The Contrarian ETF portfolio began as a bit of an experiment in 2011. The idea is to purchase asset classes that have had multiple down years in a row. The hope is that returns will revert to the mean and the underperforming asset classes will outperform in the subsequent year, as Mebane Faber lays out in The Ivy Portfolio: How to Invest Like the Top Endowments and Avoid Bear Markets.
Despite the underperformance (especially in 2011) of my interpretation of the strategy, the logic behind the strategy deserves attention and further refinement. 2012 was a better year for the test portfolio with performance listed below for each security. To see what I wrote regarding the strategy at the beginning of 2012 click here. For an update on some contrarian individual country ideas for 2013, see Mebane Faber's recent post here.
As a whole, the average return of the four contrarian securities was just under 7% for 2012, closer to 8% when dividends were included. If LSC is excluded, then the average returns for the portfolio would have been significantly higher. Is excluding LSC data mining? Yes, although LSC is an ETN and represents a futures strategy, not an asset class like the other three ETFs listed. For 2013, I will be excluding ETFs which do not represent a well-defined asset class.
The 2012 list and performance:
|Name||Ticker||1/3/2012 Open||12/31/12 Close||Returns excluding dividends|
|Global X China Financials ETF||CHIX||10.67||13.66||28.02%|
|ELEMENTS S&P Commodity Trends Indicator ETN||LSC||7.22||5.77||-20.08%|
|WisdomTree Japan Total Dividend||DXJ||31.76||36.88||16.12%|
|WisdomTree International Utilities||DBU||18.08||18.4||1.77%|
(click to enlarge)
Please see below for 2012 benchmark comparisons:
|Misc Benchmarks||Ticker||1/3/2012 Open||12/31/12 Close||Returns excluding dividends|
|SPDR S&P 500||SPY||127.75||142.52||11.56%|
|AdvisorShares Cambria Global Tactical||GTAA||23.35||24.31||4.11%|
|iShares MSCI EAFE||EFA||50.51||56.82||12.49%|
|Vanguard Total Bond Market ETF||BND||83.43||84.03||0.72%|
|S&P Growth Allocation Fund (60/40)||AOR||31.42||33.97||8.12%|
|S&P Aggressive Allocation Fund (80/20)||AOA||33.64||37.17||10.49%|
For the 2013 portfolio, I searched for ETFs with three consecutive down years. I limited each ETF to one per industry/sector. For example, several solar and alternative energy ETFs were down 2-3 years in a row, but limited the portfolio to one ETF in this industry. Also, multiple agricultural ETFs had 2 down years in a row but I selected the most liquid and broad-based ETF, DBA.

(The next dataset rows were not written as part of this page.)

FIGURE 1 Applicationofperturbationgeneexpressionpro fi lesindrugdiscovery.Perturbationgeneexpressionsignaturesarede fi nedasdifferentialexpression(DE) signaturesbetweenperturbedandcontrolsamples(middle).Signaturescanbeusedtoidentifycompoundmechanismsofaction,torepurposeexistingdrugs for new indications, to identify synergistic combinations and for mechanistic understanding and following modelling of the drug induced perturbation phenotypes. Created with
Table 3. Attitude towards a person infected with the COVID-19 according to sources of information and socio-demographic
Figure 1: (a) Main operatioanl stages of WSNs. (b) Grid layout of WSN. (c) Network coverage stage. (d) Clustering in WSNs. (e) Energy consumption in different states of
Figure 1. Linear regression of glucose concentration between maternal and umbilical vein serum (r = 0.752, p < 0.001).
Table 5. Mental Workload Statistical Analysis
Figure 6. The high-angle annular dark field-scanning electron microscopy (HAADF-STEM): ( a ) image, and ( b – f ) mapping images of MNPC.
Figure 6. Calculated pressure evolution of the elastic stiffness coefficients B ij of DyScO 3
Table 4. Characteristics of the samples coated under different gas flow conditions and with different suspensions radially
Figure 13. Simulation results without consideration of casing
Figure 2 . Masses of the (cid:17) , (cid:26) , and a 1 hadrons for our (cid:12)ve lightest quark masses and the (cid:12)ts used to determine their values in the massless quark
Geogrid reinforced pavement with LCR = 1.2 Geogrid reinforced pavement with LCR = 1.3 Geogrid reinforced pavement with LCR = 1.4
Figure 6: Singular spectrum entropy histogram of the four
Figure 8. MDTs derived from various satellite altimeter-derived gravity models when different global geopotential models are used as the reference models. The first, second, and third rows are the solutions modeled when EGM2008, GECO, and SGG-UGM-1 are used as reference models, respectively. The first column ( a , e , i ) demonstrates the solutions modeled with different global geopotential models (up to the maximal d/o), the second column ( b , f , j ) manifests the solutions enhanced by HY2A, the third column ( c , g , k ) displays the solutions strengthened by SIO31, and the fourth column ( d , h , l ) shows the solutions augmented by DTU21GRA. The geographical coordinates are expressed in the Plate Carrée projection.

The list for 2013 is below. There is a clear theme; energy and commodities have struggled the past 2-3 years and could be set to reverse course. Also of note is the Bullish U.S. dollar ETF made this year's list:
|3 Down Years in a Row|
|PBW||PowerShares WilderHill Clean Energy|
|USO||United States Oil Fund LP|
|UUP||PowerShares DB U.S. Dollar Index|
|2 Down Years in a Row|
|XME||SPDR S&P Metals & Mining|
|REMX||Market Vectors Rare Earth Strategic Metals|
|URA||Global X Uranium Equities|
|KOL||Market Vectors Global Coal|
|ENY||Claymore SWM Canadian Energy Income|
|(DBA)||PowerShares DB Agricultural Commodities|
|BZF||WisdomTree Brazilian Real Currency|
The inclusion of XME, REMX, and URA does create some cross-over in the mining sector. However, REMX and URA are concentrated on unique industries and the ETFs are liquid enough that I believe they warrant tracking along with XME.